**Problem statement:** Find the lines in the material below that include the word "VARCHAR", count them, and give that count alone.

**Stored data:**

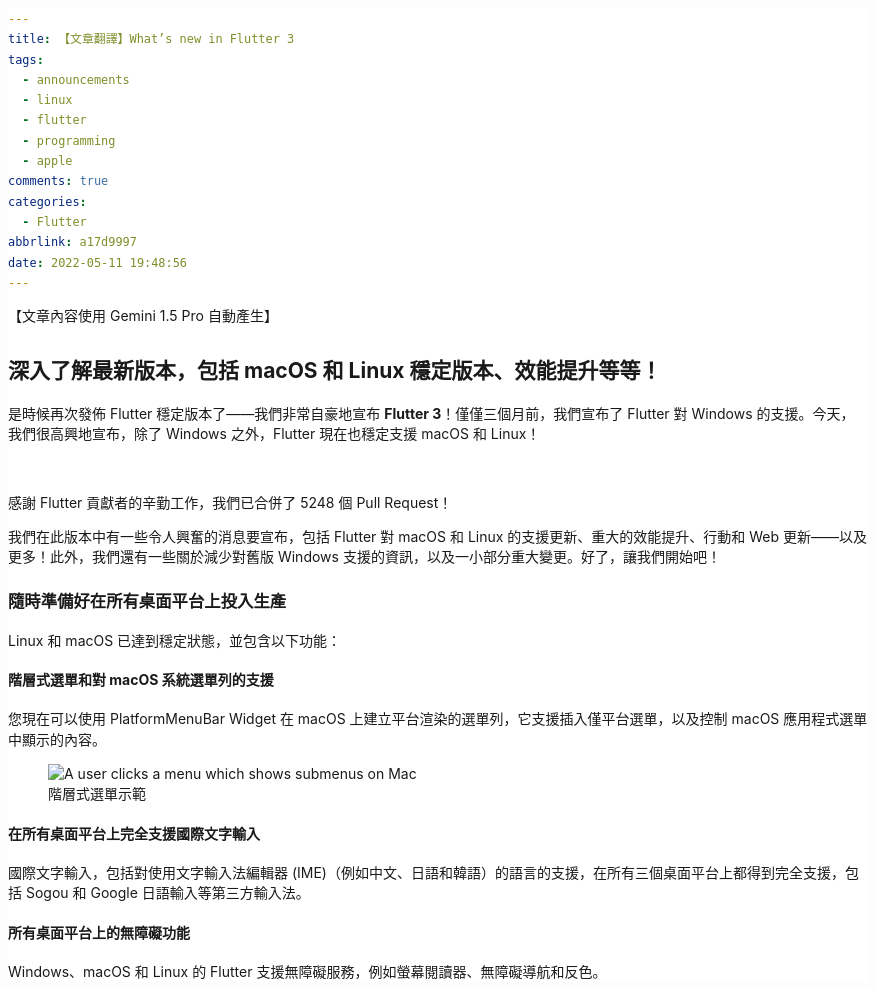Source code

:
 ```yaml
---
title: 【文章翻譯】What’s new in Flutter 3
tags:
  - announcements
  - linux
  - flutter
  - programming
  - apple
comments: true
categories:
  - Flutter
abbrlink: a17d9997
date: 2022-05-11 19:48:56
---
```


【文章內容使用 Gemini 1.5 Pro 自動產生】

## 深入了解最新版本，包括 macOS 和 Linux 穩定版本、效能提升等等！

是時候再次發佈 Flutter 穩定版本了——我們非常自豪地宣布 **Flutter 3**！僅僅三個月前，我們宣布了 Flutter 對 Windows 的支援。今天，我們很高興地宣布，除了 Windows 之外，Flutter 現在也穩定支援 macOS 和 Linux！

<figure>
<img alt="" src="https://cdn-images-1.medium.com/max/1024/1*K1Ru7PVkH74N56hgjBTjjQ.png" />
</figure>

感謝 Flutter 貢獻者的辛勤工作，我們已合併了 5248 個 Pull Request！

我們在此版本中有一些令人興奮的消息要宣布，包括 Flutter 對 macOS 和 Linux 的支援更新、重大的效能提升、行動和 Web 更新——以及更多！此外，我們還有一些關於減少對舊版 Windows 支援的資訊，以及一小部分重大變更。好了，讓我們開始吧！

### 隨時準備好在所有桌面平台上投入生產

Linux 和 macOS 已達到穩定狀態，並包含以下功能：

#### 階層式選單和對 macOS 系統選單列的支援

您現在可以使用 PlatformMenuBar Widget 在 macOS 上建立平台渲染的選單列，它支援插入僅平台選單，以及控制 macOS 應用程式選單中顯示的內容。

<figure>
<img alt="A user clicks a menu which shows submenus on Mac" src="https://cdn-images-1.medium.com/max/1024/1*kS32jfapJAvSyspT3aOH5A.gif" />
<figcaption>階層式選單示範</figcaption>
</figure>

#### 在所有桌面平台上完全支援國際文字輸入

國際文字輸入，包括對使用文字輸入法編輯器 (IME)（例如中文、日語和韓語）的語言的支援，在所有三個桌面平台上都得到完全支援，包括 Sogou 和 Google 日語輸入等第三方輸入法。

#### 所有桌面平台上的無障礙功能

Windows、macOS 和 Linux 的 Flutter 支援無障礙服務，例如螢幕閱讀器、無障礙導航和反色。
* * *
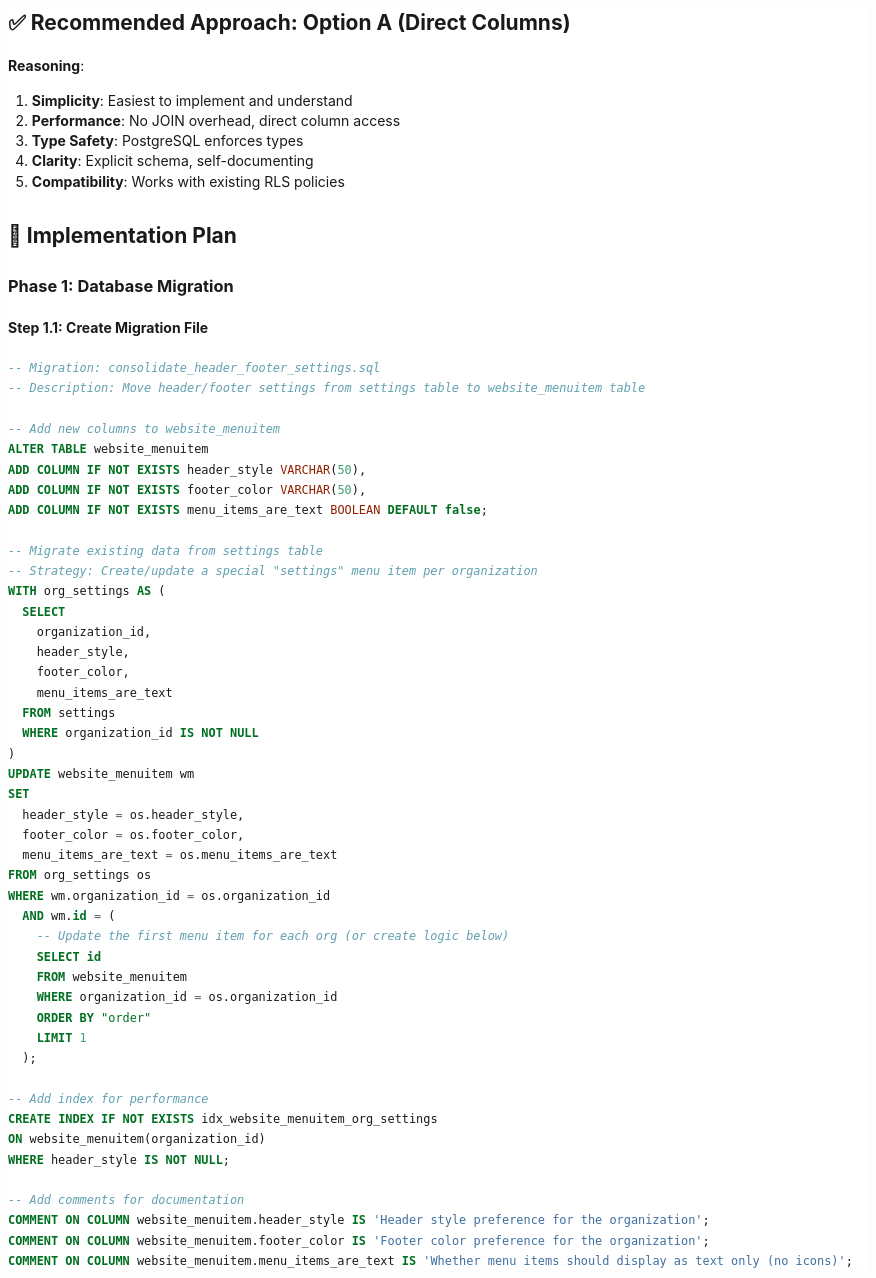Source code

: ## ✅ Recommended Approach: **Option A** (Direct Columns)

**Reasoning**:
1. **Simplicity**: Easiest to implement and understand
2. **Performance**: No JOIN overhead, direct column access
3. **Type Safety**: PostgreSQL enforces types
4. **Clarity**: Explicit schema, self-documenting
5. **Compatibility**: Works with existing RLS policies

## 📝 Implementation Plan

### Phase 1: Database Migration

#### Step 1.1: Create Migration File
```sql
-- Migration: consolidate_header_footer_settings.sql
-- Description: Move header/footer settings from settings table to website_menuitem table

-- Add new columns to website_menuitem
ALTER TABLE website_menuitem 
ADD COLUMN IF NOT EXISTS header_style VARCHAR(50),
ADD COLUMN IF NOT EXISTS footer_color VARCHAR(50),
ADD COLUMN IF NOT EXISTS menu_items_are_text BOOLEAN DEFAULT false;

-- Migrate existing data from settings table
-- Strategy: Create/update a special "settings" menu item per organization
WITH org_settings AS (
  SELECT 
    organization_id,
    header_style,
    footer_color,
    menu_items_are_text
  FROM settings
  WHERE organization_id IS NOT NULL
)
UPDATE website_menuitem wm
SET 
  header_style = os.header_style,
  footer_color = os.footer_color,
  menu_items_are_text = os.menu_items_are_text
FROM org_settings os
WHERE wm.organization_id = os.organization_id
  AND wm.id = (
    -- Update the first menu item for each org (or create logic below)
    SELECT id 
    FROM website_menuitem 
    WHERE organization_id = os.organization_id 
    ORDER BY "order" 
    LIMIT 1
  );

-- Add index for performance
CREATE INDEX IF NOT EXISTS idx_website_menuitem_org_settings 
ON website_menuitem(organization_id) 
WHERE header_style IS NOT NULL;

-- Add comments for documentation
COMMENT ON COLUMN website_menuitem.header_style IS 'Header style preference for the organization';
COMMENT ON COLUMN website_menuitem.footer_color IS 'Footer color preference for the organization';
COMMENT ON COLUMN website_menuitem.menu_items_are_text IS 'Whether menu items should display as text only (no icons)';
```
--
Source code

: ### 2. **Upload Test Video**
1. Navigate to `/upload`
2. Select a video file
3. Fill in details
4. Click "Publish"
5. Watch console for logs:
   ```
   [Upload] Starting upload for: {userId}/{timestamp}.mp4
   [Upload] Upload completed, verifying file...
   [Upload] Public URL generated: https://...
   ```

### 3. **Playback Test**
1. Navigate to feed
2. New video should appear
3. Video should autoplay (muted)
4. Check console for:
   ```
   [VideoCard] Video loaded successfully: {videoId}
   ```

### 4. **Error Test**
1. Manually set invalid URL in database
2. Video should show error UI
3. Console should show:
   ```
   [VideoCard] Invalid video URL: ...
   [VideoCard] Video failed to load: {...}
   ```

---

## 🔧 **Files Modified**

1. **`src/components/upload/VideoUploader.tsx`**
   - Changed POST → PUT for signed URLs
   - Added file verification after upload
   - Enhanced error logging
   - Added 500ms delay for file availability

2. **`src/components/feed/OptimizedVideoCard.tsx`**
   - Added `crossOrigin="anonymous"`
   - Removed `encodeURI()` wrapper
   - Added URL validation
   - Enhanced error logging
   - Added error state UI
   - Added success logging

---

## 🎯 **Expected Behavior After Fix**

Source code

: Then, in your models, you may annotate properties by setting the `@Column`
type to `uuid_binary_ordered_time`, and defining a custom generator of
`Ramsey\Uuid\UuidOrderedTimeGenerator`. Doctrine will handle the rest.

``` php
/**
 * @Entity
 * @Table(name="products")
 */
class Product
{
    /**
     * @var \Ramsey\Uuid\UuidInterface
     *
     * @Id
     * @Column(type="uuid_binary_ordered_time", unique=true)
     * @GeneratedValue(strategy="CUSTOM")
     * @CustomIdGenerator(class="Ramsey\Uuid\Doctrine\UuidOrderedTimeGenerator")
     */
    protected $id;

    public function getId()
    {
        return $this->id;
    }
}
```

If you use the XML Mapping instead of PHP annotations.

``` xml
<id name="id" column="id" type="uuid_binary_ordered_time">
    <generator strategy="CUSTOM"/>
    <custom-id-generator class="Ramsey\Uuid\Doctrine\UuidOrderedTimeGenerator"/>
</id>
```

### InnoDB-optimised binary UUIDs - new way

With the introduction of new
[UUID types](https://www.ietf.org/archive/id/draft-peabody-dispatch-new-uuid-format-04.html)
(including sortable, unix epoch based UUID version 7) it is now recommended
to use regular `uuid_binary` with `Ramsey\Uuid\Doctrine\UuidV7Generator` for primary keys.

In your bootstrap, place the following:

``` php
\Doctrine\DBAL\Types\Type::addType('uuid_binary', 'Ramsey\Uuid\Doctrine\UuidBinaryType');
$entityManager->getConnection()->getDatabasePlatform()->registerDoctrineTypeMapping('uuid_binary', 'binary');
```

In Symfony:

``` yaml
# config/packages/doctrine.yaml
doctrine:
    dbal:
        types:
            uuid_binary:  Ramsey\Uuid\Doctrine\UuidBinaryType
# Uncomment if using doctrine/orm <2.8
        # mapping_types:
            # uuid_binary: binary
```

**Result:** 2